I think you put up with a lot, and also for a lot of time. I think I was in the wrong for sometimes making my insecurities your fault. For example if I felt unattractive, I should’ve asked her for help with that instead of blaming you for making me feel that way. It was really kind of you to still try really hard when I was being a dick about it.
Even though we’re in very different financial situations, the fact that we go 50-50 on things and you also treat me is really fucking sweet of you.
I know I’ve been putting a lot of pressure on you, but even through that you still put in so much effort to accommodate the things I ask, like me talking about how I want to be listened to.
I used to think about how it would be almost impossible for me to find someone who would be able to get me, because I would require them to be someone who was raised seriously online while also being well adjusted. You’re that person.
I don’t want you to force yourself to be there for me when I ask for it, but that being said when I do ask for it you push yourself so hard to be there for me.

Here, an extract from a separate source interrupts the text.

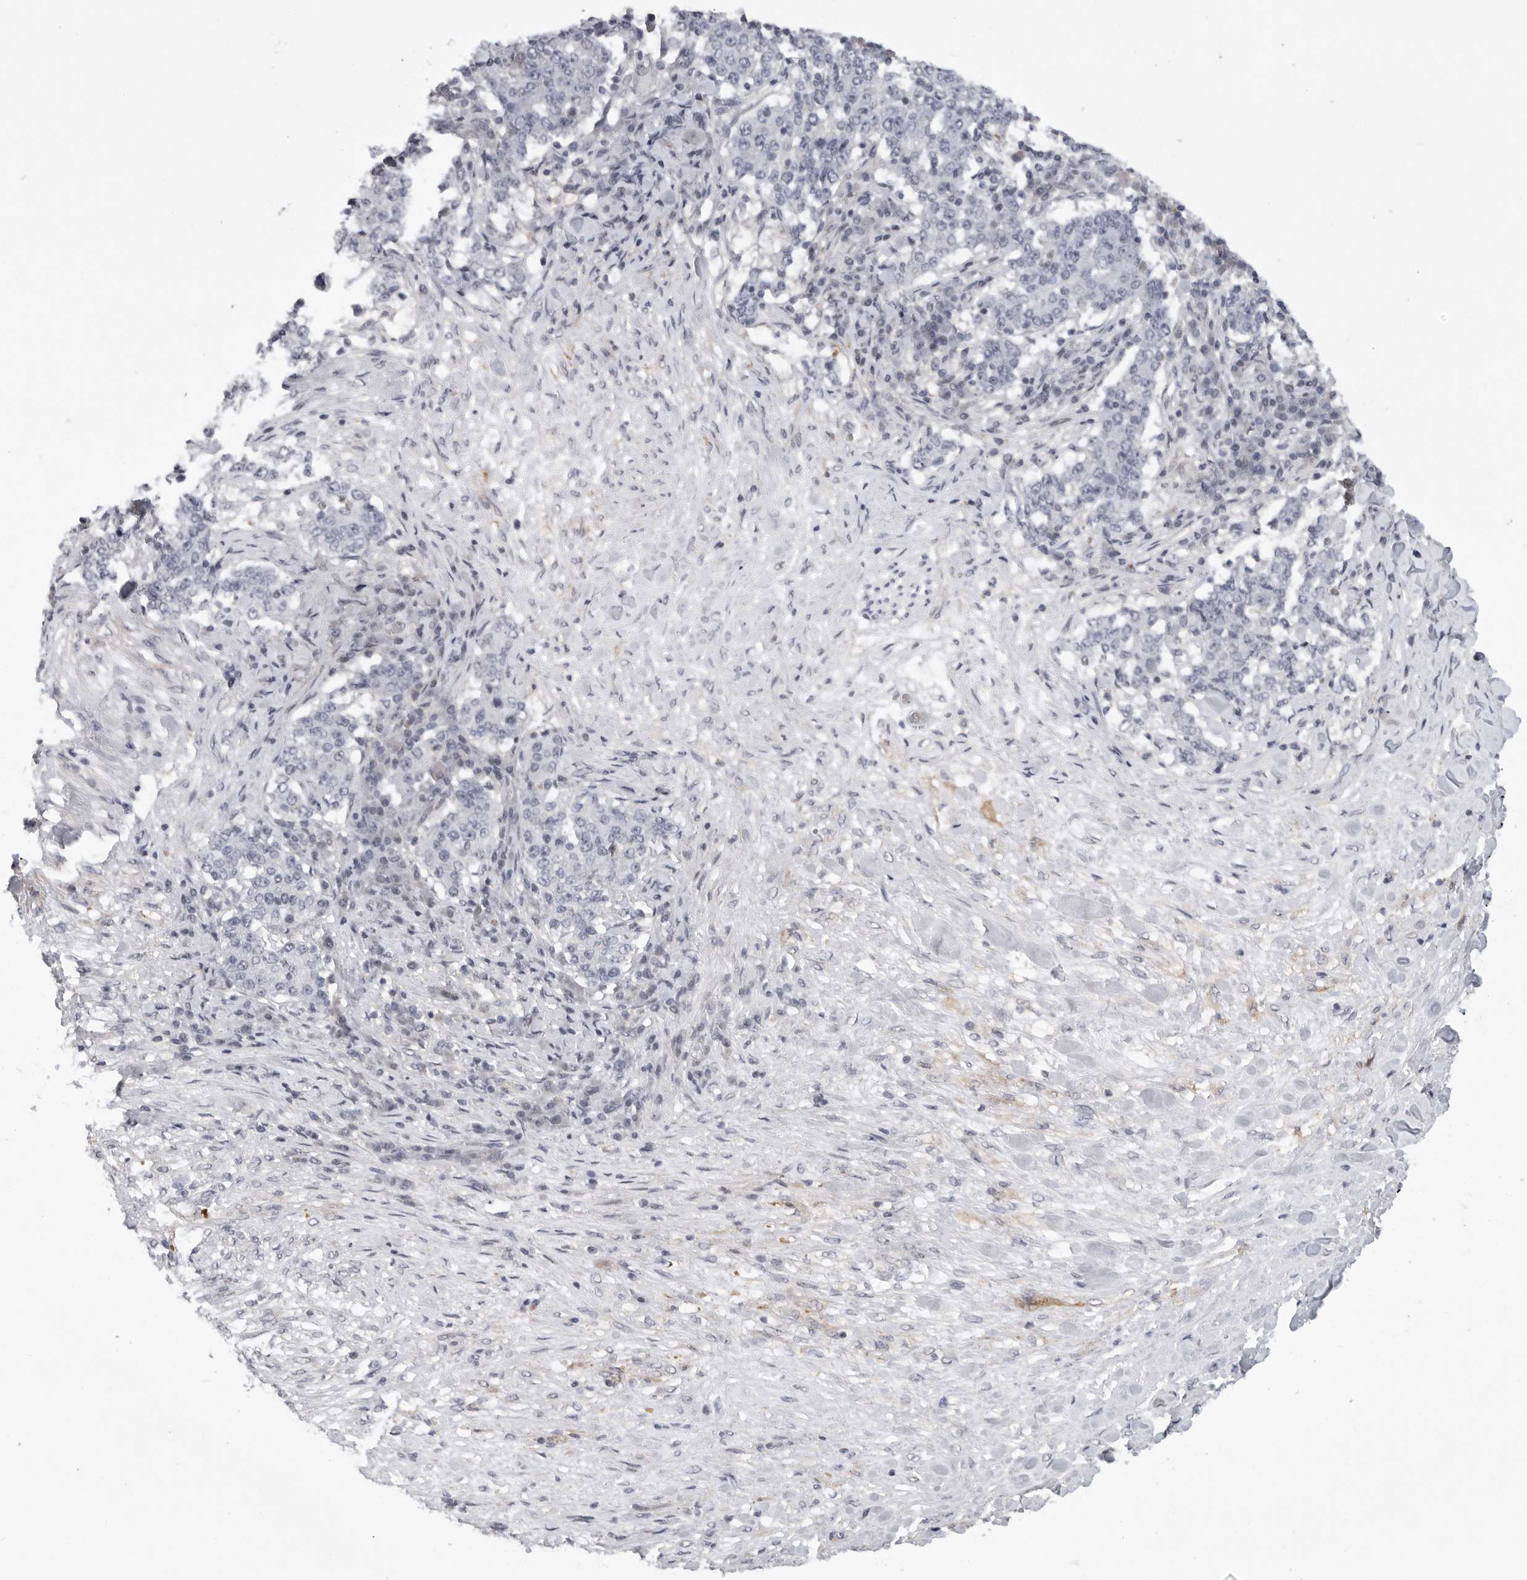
{"staining": {"intensity": "negative", "quantity": "none", "location": "none"}, "tissue": "stomach cancer", "cell_type": "Tumor cells", "image_type": "cancer", "snomed": [{"axis": "morphology", "description": "Adenocarcinoma, NOS"}, {"axis": "topography", "description": "Stomach"}], "caption": "This photomicrograph is of stomach adenocarcinoma stained with immunohistochemistry (IHC) to label a protein in brown with the nuclei are counter-stained blue. There is no expression in tumor cells. Brightfield microscopy of IHC stained with DAB (brown) and hematoxylin (blue), captured at high magnification.", "gene": "FBXO43", "patient": {"sex": "male", "age": 59}}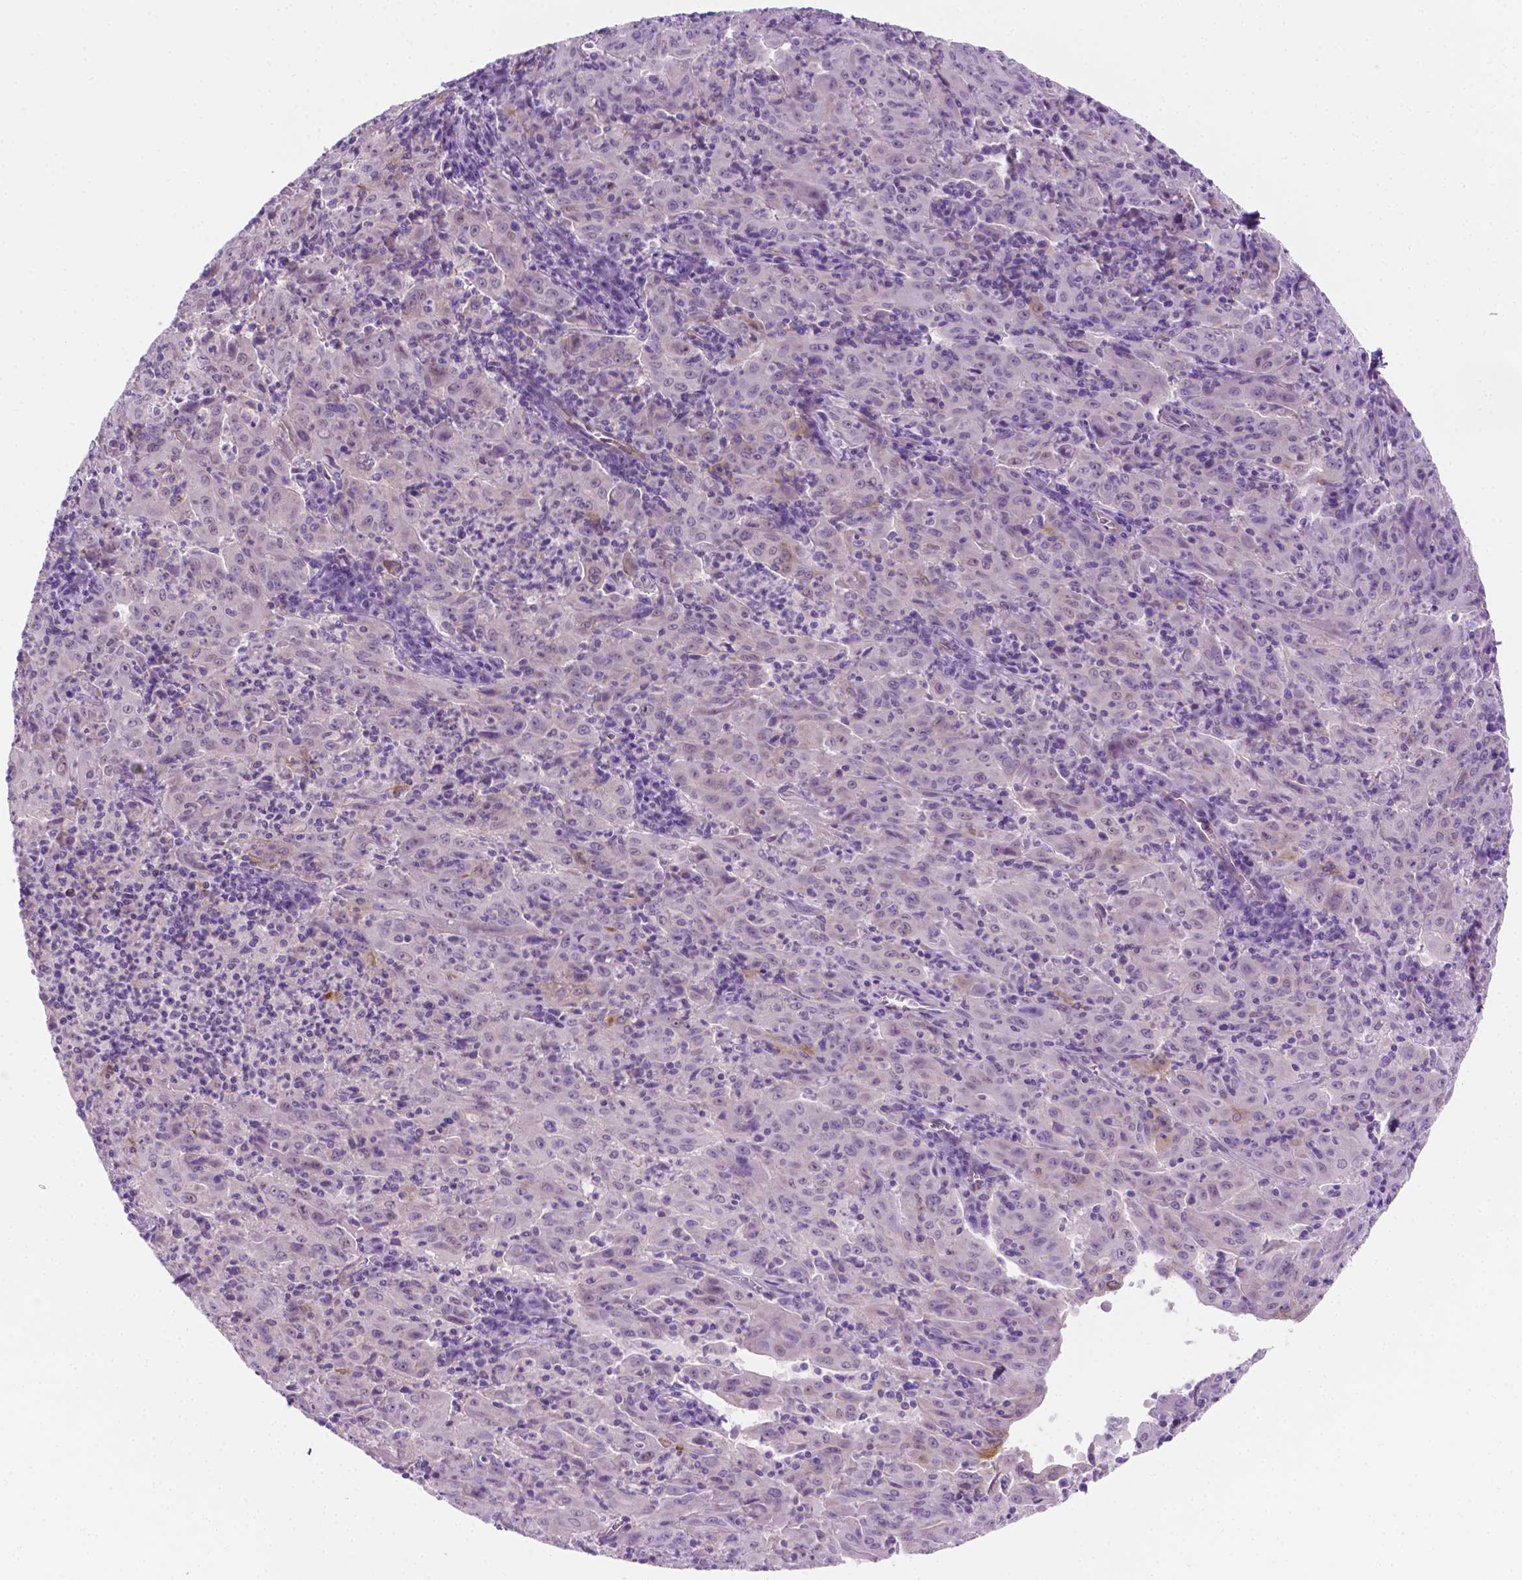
{"staining": {"intensity": "negative", "quantity": "none", "location": "none"}, "tissue": "pancreatic cancer", "cell_type": "Tumor cells", "image_type": "cancer", "snomed": [{"axis": "morphology", "description": "Adenocarcinoma, NOS"}, {"axis": "topography", "description": "Pancreas"}], "caption": "Micrograph shows no significant protein staining in tumor cells of pancreatic adenocarcinoma.", "gene": "EPPK1", "patient": {"sex": "male", "age": 63}}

I believe a lot in intentions mattering, and there’s no purer intention than that.
Hugging you just makes my body relax and my mind go quiet. I feel safe in your arms.
You’ve indulged every one of my fantasies, even when it’s something out of your comfort zone.
Even though it’s an insecurity of yours, you let me have tummy time. You’re my personal stuffed animal.
You carried me to diamond 2 on DPS by pocketing me, letting me play pharmercy. I don’t queue up because I don’t have you supporting me. Before you I literally was struggling to get to plat on DPS.
The fact that I can play these games with you, and you’re GOOD at them. Like you’re my duoq, and you’re fun to play with, you don’t get tilted to the point where it’s not fun, and you want to play with me. That’s a dream I never even dared think about because I thought it’d be impossible.
I’d happily eat cup-o-noodles for months straight and instead spend the money on the stuff I got so that you can have a setup next to mine. I think about the first post you made of us playing overwatch next to each other.
It’s a core memory to me when we turn showers into water gun fights with our mouths. You let me do such stupid things with you, and match my energy so well.